Thud. (my reaction to the cable. oy) The things you describe do not surprise me. Oracle and Open Source may both begin with the letter O, but the similarity ends there. I'm no expert on Oracle (far from it), but open source doesn't seem to be consistent with Oracle's DNA.
Since I wrote that initial comment, I went and read (a good deal of) the legal ruling in the Oracle vs Google case.
The intro is basically a tutorial on java and programming languages and APIs in general. Amazingly lucid. I'm a technology generalist of the digital imaging, design, tech writing, explanation, web development and code copy-er and paste-er variety, but I stop at seriously writing code from scratch. (in the pick your battles, I gave up there.) This means that I've passing familiarity with code, but some foundational principles that real coders know at the assumption level pass me by completely. For a person with my level of understanding, the Judge's stuff was spot-on brilliant.
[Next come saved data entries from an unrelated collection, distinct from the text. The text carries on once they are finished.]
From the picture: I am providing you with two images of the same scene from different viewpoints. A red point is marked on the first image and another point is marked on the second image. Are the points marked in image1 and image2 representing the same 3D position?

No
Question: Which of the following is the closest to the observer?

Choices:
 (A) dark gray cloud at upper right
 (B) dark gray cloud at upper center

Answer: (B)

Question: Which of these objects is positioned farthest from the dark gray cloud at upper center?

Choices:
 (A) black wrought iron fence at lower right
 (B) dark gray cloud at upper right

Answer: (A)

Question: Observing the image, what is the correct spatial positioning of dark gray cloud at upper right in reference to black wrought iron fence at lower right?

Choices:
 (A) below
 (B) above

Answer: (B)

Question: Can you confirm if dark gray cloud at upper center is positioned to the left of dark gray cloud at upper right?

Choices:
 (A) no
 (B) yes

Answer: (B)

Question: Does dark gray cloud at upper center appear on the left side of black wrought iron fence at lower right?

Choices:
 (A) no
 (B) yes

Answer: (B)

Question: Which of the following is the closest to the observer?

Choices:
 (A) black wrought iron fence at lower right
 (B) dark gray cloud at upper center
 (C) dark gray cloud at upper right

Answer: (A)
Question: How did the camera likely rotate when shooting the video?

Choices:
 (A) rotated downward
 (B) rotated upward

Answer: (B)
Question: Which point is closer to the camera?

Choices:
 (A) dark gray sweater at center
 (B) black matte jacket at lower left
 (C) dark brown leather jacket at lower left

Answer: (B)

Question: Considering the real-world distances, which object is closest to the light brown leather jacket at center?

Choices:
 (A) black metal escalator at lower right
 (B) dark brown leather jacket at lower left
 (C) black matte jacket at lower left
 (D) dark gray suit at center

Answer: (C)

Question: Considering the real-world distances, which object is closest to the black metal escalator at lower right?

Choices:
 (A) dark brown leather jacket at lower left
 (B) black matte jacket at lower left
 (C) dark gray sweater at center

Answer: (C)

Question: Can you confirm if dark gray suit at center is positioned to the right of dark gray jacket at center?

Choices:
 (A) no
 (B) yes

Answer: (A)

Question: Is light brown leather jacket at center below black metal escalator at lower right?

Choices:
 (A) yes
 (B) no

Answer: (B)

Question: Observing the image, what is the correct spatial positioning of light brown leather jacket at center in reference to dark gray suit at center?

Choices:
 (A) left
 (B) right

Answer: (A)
Anyway, skipped the middle part of the ruling (case history of software and copyright), then read the final section for the decision.
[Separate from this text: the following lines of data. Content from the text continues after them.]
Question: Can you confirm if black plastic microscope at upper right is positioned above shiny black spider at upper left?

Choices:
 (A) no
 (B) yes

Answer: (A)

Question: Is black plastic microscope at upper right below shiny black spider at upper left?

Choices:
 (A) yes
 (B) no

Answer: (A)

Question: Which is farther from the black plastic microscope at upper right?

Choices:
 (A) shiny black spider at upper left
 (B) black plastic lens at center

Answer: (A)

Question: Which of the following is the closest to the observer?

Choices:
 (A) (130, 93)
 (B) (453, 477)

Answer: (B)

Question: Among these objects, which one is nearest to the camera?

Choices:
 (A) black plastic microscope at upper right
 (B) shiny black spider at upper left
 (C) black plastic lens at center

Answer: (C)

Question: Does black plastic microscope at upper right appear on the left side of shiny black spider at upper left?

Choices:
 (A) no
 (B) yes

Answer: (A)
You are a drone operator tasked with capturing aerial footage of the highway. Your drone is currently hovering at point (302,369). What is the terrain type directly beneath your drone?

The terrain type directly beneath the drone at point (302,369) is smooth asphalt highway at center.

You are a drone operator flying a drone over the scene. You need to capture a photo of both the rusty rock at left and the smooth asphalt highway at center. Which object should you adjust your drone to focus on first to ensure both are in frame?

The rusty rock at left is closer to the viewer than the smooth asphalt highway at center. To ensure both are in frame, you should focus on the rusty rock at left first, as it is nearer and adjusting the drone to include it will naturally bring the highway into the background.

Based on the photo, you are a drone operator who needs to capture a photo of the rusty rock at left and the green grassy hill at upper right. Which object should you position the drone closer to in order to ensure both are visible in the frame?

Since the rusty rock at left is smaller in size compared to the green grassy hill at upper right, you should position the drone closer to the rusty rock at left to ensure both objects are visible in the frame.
The trial -- and the merits (or lack) thereof get at the difference between copyright and patents. (hi. Patents, again, for this off-topic diversion about Oracle/Google, I'm trying to get back on topic.) Insightful stuff. Patents last for 20 years, copyright protections (now) last for 95 years.
From p 35 of the finding,
Based on a single implementation, Oracle would bypass this entire patent scheme and claim ownership over any and all ways to carry out methods for 95 years — without any vetting by the Copyright Office of the type required for patents.
Put that way, Oracle's complaint is pretty damn brazen.